The Department of Labor (DOL) has issued a wide-ranging request for information (RFI) about the impact of climate-related financial risk on ERISA-covered retirement plans and individual retirement accounts (IRAs). The RFI comes in response to President Joe Biden’s May 2021 Executive Order 14030 directing DOL to identify actions it could take under existing laws to protect the savings of US workers and families. Comments are due by May 16.
The RFI requests input on a variety of topics concerning the threat climate-related financial risk may pose to retirement plans, their fiduciaries and participants.
General questions. The RFI includes two broad questions not specifically related to a particular retirement plan type. First, the agency wants suggestions for actions it could take to protect pensions and retirement savings from climate-related financial risks. DOL also wants to know which of these risks commenters view as the most significant for retirement savings.

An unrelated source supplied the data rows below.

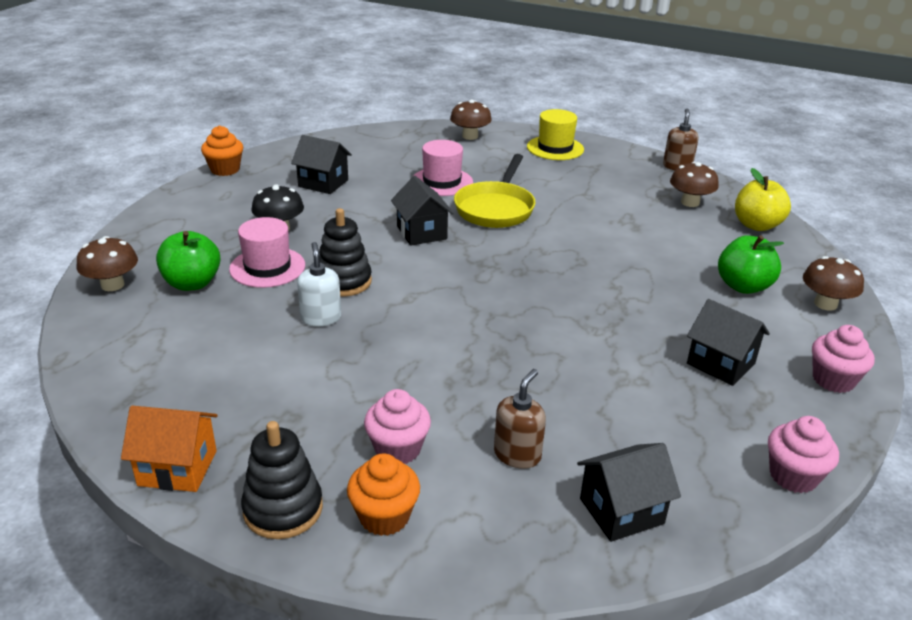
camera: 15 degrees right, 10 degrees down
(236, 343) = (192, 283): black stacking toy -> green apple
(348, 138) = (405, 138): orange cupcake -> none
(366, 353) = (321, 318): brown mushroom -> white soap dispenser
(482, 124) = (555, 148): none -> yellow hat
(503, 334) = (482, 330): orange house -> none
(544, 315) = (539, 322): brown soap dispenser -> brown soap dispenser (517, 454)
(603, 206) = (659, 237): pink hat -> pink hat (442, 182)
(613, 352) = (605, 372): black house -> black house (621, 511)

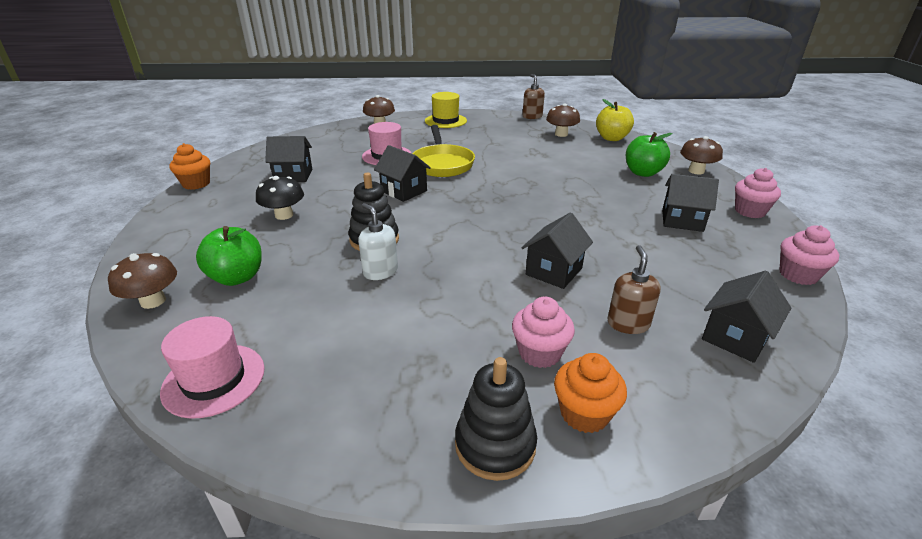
camera: 25 degrees left, 0 degrees up
(177, 468) = (360, 448): orange house -> none
(267, 267) = (298, 246): pink hat -> pink hat (214, 380)
(496, 374) = (554, 271): none -> black house

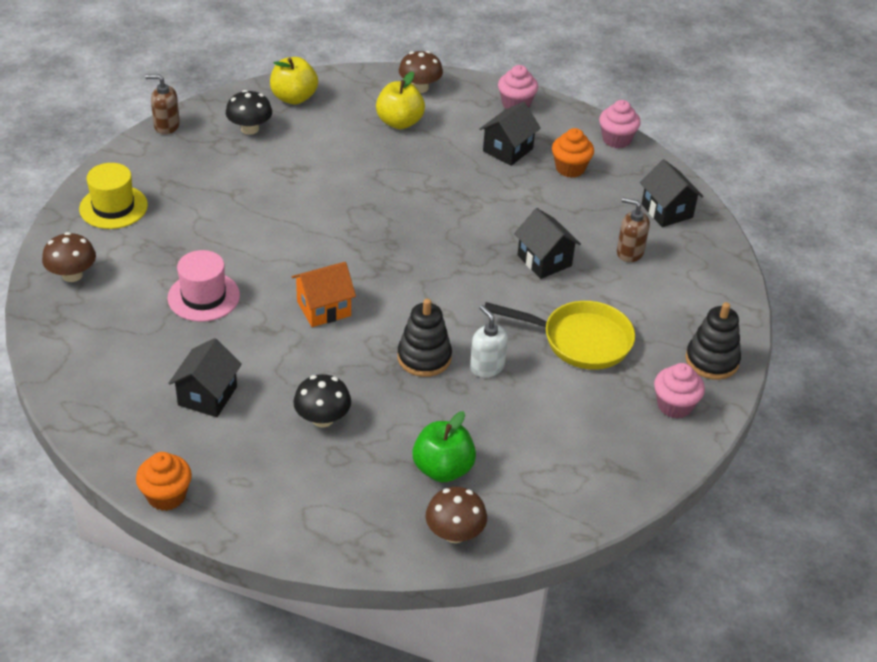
camera: 70 degrees left, 10 degrees up
(214, 380) = (592, 492): pink hat -> none
(380, 271) = (487, 367): white soap dispenser -> white soap dispenser turned 75 degrees clockwise
(404, 191) = (324, 308): black house -> orange house
(442, 164) = (267, 256): yellow pan -> yellow pan (580, 340)
(539, 353) = (640, 309): pink cupcake -> pink cupcake (674, 405)
(561, 134) = (250, 129): brown mushroom -> black mushroom
(584, 413) = (703, 312): orange cupcake -> orange cupcake (570, 168)
(643, 173) = (399, 122): green apple -> yellow apple

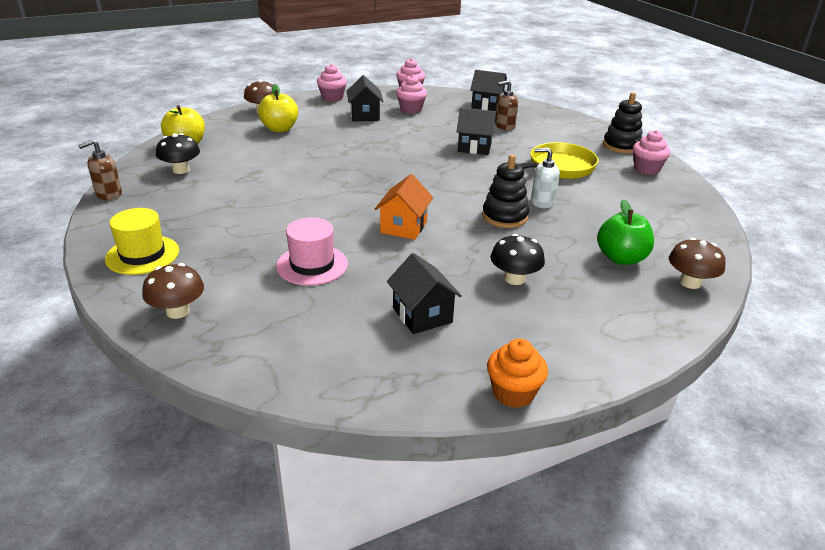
camera: 45 degrees left, 10 degrees down
(570, 168) = (411, 109): orange cupcake -> pink cupcake

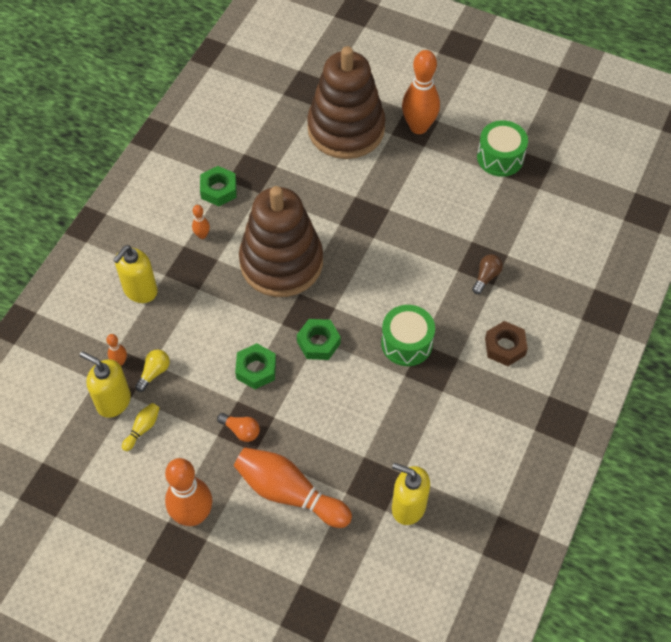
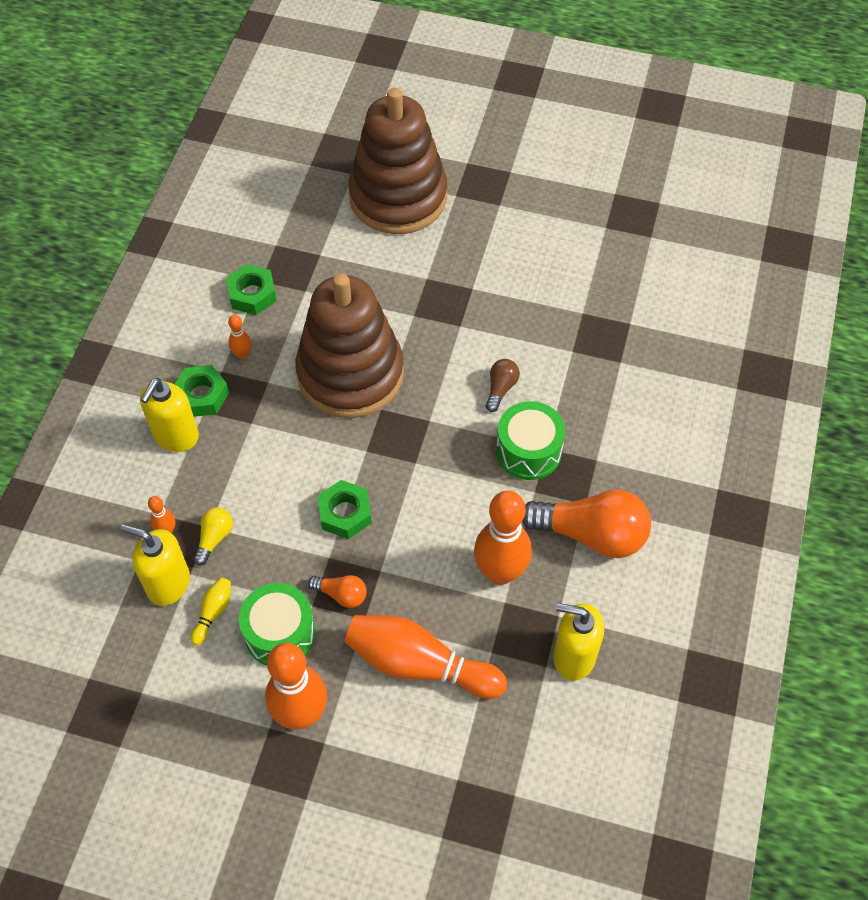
camera: 10 degrees left, 0 degrees up
(318, 342) = (418, 467): green nut -> green nut (202, 395)
(418, 127) = (487, 182): orange bowling pin -> orange bowling pin (500, 572)
(442, 415) = (591, 534): none -> orange light bulb
(486, 277) = (609, 354): brown light bulb -> brown light bulb (500, 388)
(500, 157) = (595, 206): green drum -> green drum (280, 633)
(505, 347) = (651, 437): brown nut -> none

ERISA-covered plans. DOL asks whether it should collect data on climate-related financial risk for ERISA plans, and if so, what kind of information, where it may be found, and how DOL should collect it. The RFI floats the idea of collecting information on Form 5500, expanding on a similar question from the agency’s abandoned 2016 Form 5500 proposal. However, the RFI suggests that DOL may consider other methods like an employer survey. DOL also included the potentially controversial idea of requiring plan administrators to publicly report on any efforts to manage climate-related financial risk and the outcome of those efforts.

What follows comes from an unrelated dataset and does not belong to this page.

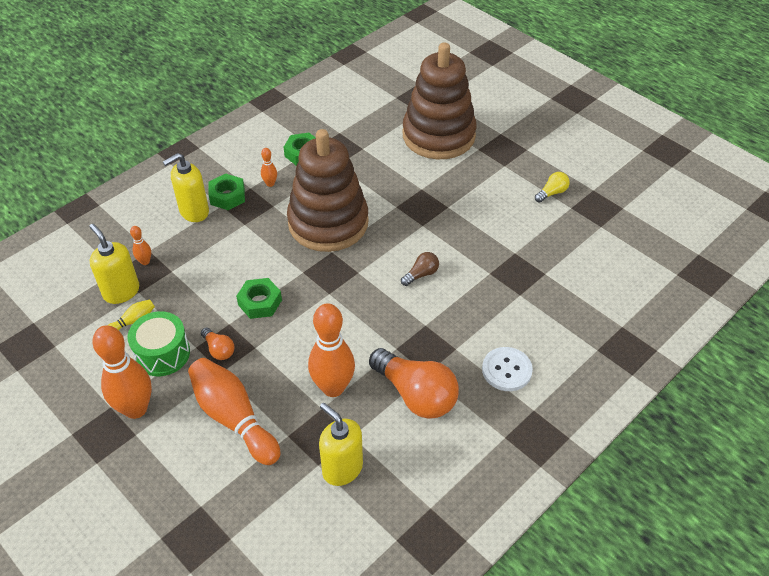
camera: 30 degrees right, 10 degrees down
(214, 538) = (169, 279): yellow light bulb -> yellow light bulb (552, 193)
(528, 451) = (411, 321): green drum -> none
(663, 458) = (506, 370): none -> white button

Fiduciary issues. For ERISA fiduciaries, the RFI includes questions on the sources of information for evaluating climate-related financial risks when making investment decisions. DOL also wants to know if annuities or other lifetime income products can mitigate the effects of climate-related risk for defined contribution (DC) plans by transferring risk from participants to the insurer. If so, the RFI asks whether DOL should facilitate the inclusion of these products in DC plans.

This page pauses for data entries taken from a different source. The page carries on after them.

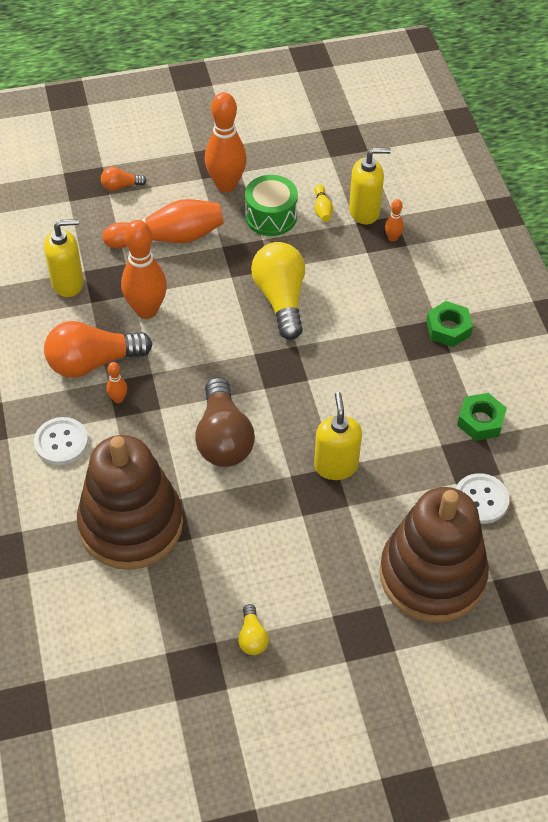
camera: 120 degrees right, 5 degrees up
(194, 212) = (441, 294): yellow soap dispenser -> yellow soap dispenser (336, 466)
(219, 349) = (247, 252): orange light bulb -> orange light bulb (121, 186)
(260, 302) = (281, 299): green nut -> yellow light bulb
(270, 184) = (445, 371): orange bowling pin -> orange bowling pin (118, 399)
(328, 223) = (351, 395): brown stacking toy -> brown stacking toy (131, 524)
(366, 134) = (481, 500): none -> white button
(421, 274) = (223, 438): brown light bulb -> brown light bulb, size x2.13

Federal Thrift Savings Plan. The RFI also encompasses the Thrift Savings Plan (TSP) — the DC plan for federal government employees. DOL has specific TSP responsibilities under the Federal Employees’ Retirement System Act (FERSA), including auditing the plan to determine the level of compliance with FERSA fiduciary requirements. The RFI asks 10 questions about the TSP, including how DOL should audit the plan to identify risks and vulnerabilities from climate change, what actions TSP’s asset managers should take to assess climate-related financial risk, and whether TSP’s passive index investing strategy could fail to adequately account for such risk.
Miscellaneous items. The RFI includes several miscellaneous questions, including one aimed at identifying legal or regulatory barriers preventing managers of IRAs and other non-ERISA plans from mitigating climate-related financial risk. The other questions in this category relate to possible DOL efforts to conduct further research and educate ERISA plan fiduciaries, participants, and IRA owners about these risks. Those efforts might include coordination with the Securities and Exchange Commission on broader investor education about “greenwashing” (when funds make misleading statements about efforts to address climate-related risk).
DOL specifically notes that commenters shouldn’t address the agency’s October 2021 proposal to clarify when ERISA plan fiduciaries can consider environmental, social and governance factors in investment selection and proxy voting. That proposal arose from the same executive order, but the comment period closed last December.